Was dachte sie da? Jedes Mal? Ihr war nicht einmal bewusst gewesen, dass sie auf ihn reagierte, bis auf das eine Mal, als –

Sie holte tief Luft. Also gut, sie musste es sich eingestehen. Sie fühlte sich von Royd sexuell angezogen. Aber das bedeutete noch lange nicht, dass sie mit ihm ins Bett gehen würde. Und das bedeutete auch nicht, dass es andauern würde, wenn das hier vorbei war. Es bedeutete lediglich, dass sie sexuell ausgehungert war und Royd zufällig zur Verfügung stand.

Ihr Handy klingelte. Royd.

»Hallo.«

»Cindy Hodge ist bei ihrer Mutter in den Catskills. Ich habe mit ihr gesprochen und ihr geraten, sich versteckt zu halten.«

Sophie atmete erleichtert auf. »Gott sei Dank.«

»Bis später.« Er legte auf.

Er hatte sein Wort gehalten, und jetzt konnte sie sich auf die Dinge konzentrieren, die wichtig waren. Sie trat an den Schreibtisch, nahm Schreibpapier und einen Kugelschreiber aus der Schublade und ließ sich in den Sessel am Fenster fallen.

Sie würde sich über ihre Patientin Elspeth Gedanken machen.

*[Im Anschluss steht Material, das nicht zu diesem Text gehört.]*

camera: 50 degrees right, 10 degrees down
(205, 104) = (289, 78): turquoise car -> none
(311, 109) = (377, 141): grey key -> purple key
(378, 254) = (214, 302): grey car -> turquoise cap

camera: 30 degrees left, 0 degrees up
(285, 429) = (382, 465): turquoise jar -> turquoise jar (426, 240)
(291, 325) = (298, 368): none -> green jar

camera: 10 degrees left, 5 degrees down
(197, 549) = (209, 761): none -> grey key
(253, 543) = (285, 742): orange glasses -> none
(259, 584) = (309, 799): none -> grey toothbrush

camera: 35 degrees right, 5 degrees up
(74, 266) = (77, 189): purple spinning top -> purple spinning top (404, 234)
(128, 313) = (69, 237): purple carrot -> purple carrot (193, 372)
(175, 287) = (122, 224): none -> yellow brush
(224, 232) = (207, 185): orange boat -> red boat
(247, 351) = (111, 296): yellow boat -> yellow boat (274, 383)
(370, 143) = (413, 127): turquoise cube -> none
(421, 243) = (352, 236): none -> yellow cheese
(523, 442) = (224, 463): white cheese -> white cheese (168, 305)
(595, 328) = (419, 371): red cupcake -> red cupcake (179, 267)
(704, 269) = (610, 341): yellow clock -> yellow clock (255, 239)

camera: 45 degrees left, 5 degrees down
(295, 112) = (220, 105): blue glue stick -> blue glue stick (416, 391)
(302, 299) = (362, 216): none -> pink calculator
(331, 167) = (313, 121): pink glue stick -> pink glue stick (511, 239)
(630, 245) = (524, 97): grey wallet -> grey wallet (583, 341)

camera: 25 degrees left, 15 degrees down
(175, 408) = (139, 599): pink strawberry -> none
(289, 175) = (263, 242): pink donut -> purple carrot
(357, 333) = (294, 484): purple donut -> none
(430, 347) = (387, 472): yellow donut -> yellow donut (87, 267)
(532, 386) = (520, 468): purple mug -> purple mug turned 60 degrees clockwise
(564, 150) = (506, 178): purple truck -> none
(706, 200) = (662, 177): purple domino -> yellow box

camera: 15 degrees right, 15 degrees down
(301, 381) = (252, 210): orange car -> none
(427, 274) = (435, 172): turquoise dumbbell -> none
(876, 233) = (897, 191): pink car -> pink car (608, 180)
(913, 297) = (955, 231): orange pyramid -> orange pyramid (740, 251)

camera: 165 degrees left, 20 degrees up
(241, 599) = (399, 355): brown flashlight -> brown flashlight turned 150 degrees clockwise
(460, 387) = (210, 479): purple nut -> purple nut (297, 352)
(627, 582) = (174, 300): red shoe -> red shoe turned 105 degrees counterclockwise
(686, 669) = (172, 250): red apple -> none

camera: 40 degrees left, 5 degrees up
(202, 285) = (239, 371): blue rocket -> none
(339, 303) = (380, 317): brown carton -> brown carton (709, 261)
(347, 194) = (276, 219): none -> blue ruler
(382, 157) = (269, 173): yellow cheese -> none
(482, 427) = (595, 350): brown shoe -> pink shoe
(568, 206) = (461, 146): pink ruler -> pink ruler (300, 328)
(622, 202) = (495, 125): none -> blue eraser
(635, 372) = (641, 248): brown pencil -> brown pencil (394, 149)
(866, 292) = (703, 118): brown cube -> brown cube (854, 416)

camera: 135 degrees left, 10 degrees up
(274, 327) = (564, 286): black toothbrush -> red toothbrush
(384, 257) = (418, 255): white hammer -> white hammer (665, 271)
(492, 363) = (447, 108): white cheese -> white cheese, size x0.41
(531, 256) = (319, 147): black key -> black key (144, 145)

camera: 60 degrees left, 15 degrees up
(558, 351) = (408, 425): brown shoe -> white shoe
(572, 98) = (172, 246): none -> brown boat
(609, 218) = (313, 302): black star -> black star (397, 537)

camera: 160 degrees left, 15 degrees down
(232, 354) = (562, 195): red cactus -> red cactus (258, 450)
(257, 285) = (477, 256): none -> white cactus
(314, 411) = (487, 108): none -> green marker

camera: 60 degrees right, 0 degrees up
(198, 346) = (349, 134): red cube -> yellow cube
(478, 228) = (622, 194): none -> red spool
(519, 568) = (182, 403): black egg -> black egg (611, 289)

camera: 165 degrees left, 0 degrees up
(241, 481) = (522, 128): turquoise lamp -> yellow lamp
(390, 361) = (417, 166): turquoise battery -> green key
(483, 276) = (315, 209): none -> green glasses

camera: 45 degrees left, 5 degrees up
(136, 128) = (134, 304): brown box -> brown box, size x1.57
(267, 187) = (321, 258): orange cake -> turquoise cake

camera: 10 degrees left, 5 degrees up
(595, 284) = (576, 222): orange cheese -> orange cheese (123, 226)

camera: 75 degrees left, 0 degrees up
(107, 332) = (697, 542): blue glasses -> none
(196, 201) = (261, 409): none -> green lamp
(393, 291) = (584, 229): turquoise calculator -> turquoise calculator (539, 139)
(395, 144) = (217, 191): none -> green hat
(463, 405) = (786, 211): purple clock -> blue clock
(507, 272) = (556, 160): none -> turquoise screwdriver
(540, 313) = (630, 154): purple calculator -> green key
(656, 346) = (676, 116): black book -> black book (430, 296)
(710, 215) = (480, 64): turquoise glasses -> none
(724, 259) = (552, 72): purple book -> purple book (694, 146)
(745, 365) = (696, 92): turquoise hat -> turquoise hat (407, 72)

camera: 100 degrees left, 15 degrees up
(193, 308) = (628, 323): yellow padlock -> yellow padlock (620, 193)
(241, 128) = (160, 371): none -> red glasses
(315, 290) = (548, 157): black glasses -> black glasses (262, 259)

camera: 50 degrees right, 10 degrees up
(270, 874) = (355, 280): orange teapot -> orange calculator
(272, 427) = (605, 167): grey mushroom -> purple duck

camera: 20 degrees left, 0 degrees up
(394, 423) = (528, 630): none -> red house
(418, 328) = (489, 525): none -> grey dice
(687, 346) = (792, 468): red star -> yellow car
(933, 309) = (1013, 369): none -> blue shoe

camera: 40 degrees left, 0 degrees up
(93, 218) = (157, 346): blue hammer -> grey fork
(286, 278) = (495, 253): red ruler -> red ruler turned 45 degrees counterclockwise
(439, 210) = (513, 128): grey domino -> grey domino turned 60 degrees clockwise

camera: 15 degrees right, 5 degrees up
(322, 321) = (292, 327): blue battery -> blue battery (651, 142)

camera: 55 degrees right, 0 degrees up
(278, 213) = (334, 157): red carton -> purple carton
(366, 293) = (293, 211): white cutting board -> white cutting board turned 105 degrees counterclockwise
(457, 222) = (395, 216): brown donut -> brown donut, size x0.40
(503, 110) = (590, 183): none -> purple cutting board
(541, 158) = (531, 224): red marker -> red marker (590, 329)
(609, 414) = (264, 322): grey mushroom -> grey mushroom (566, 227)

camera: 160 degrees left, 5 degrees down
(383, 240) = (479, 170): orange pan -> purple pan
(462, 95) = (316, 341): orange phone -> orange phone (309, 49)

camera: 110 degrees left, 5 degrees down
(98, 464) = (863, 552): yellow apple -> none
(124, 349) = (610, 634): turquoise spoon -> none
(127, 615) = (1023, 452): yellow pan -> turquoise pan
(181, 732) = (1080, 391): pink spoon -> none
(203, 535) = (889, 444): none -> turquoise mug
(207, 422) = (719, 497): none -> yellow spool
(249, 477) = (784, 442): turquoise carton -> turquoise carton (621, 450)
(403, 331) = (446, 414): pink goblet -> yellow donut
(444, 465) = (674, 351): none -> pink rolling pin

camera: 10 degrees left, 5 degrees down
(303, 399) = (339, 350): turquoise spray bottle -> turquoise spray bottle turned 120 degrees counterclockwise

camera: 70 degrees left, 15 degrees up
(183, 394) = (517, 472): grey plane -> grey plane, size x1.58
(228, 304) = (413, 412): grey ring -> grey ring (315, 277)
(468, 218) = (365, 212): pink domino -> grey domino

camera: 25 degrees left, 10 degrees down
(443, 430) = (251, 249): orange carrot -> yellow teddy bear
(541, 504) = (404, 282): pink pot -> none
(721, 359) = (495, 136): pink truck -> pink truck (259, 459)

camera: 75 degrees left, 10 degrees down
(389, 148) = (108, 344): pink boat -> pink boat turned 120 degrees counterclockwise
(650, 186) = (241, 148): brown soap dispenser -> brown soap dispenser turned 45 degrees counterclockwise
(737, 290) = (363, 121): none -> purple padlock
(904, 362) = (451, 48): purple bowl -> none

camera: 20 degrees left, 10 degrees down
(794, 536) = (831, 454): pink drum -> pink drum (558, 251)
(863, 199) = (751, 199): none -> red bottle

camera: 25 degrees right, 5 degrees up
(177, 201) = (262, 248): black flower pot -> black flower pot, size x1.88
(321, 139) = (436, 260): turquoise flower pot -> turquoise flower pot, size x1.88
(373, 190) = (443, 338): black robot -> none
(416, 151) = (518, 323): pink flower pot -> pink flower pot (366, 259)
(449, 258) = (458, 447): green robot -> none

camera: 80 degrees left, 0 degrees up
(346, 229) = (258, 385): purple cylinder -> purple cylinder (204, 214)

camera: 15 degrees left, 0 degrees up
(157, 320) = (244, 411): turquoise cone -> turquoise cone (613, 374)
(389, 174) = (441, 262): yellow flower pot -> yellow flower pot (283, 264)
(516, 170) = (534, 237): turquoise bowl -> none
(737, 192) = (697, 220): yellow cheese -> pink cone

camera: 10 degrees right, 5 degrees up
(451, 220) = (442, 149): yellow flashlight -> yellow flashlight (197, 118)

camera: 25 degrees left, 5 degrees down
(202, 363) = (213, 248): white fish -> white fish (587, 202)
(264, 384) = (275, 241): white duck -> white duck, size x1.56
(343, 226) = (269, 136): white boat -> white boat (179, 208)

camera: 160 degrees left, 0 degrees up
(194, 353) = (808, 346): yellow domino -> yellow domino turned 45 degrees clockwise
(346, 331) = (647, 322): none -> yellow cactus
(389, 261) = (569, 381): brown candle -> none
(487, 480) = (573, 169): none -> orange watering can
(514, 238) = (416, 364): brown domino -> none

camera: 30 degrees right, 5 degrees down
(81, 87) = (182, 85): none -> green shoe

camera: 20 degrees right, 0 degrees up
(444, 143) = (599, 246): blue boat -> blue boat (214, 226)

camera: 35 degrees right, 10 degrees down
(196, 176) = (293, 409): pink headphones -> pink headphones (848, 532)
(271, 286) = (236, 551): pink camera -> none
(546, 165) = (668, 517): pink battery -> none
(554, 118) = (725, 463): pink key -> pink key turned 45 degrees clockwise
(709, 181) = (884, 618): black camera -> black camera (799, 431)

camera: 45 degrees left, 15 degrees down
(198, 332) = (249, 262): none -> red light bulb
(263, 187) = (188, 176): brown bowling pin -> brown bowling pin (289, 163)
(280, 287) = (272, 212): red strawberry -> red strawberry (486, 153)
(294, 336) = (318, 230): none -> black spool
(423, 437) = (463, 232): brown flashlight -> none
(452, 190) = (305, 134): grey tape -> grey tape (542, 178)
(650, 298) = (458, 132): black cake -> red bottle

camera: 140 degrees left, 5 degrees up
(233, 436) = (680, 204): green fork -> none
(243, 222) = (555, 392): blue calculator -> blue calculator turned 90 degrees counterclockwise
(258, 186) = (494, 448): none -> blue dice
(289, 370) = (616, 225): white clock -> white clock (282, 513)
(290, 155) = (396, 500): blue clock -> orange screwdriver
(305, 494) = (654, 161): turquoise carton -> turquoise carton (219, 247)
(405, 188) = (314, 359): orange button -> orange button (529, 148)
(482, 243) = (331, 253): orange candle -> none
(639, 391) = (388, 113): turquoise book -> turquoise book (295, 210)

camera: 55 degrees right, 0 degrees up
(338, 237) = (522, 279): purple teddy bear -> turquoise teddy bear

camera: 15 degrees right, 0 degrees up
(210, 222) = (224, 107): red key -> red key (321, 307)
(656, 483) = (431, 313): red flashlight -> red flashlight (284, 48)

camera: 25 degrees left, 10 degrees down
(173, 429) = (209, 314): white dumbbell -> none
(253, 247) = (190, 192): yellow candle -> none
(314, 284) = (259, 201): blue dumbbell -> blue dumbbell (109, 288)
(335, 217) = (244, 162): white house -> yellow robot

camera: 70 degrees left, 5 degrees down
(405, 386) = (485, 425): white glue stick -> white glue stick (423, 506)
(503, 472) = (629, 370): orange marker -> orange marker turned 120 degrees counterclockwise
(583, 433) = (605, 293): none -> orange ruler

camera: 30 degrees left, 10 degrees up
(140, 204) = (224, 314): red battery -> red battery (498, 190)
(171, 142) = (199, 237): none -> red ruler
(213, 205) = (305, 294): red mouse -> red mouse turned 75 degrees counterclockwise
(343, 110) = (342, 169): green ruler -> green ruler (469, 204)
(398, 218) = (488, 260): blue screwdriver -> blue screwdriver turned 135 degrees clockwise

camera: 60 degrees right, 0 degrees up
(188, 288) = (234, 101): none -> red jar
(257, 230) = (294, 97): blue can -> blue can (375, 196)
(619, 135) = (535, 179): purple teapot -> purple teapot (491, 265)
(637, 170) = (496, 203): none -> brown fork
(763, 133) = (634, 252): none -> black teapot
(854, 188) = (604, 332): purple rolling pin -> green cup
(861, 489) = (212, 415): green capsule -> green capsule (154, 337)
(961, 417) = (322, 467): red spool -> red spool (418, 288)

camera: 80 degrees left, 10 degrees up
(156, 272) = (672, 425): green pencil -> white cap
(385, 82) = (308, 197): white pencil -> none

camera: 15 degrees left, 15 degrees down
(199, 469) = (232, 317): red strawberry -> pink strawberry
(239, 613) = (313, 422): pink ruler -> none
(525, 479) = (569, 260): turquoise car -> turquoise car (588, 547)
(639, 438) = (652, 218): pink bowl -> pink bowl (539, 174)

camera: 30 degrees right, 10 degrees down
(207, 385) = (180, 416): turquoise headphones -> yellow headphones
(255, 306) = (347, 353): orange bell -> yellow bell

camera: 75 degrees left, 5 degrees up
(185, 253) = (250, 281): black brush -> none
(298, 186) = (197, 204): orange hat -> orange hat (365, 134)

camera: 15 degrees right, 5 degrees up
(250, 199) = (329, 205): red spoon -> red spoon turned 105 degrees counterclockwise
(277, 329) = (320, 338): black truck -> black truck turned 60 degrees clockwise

Über Randy Lourdes, der an chronischer Schlaflosigkeit litt.

Sie würde nicht an die vergangene Nacht denken, als Royd nackt vor ihr gesessen hatte.

Sie würde nicht daran denken, wie Royd sich auf seinem Stuhl gefläzt und sie mit seinen Worten provoziert und amüsiert hatte.

Sie würde überhaupt nicht an Royd denken.